_Dataset records_
========

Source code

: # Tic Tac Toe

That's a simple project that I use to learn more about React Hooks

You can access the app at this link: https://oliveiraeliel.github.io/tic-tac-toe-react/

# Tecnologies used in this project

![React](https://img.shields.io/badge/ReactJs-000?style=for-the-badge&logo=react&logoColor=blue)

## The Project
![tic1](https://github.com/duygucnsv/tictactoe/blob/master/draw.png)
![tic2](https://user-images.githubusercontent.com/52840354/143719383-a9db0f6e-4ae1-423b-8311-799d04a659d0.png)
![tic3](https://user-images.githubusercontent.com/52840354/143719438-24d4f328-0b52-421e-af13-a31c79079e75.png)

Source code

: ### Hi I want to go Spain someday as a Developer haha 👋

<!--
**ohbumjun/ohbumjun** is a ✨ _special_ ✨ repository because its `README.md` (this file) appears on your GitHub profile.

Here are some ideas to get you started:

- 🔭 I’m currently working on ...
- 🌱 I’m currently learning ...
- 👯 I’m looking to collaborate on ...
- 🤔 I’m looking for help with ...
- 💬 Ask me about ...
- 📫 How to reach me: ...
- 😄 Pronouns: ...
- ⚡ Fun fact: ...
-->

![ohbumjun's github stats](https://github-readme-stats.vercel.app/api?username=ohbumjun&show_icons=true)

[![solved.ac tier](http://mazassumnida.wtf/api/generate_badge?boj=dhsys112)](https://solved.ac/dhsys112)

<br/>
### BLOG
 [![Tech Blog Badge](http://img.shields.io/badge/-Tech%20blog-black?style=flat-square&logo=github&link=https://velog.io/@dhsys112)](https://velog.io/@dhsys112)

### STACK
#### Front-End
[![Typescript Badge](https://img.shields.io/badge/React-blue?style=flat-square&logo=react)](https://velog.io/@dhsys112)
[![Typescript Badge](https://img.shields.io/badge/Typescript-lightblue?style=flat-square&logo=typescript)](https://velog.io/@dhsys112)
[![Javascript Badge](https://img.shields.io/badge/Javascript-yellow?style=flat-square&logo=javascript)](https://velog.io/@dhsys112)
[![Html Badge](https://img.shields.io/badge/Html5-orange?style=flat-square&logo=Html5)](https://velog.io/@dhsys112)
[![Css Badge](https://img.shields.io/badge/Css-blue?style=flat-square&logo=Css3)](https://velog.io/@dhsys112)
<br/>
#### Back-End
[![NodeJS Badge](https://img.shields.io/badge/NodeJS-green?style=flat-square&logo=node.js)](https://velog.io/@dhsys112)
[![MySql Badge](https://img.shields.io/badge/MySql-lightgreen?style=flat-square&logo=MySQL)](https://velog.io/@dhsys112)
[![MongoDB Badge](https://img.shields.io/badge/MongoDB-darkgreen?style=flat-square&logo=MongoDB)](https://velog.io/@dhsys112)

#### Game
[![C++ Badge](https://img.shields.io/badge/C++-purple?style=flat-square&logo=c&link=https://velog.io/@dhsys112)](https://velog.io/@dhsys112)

========

_Task directions_
Find the word "githubusercontent" in the entries. Copy each line that holds it.

_Output of the exercise_
![tic2](https://user-images.githubusercontent.com/52840354/143719383-a9db0f6e-4ae1-423b-8311-799d04a659d0.png)
![tic3](https://user-images.githubusercontent.com/52840354/143719438-24d4f328-0b52-421e-af13-a31c79079e75.png)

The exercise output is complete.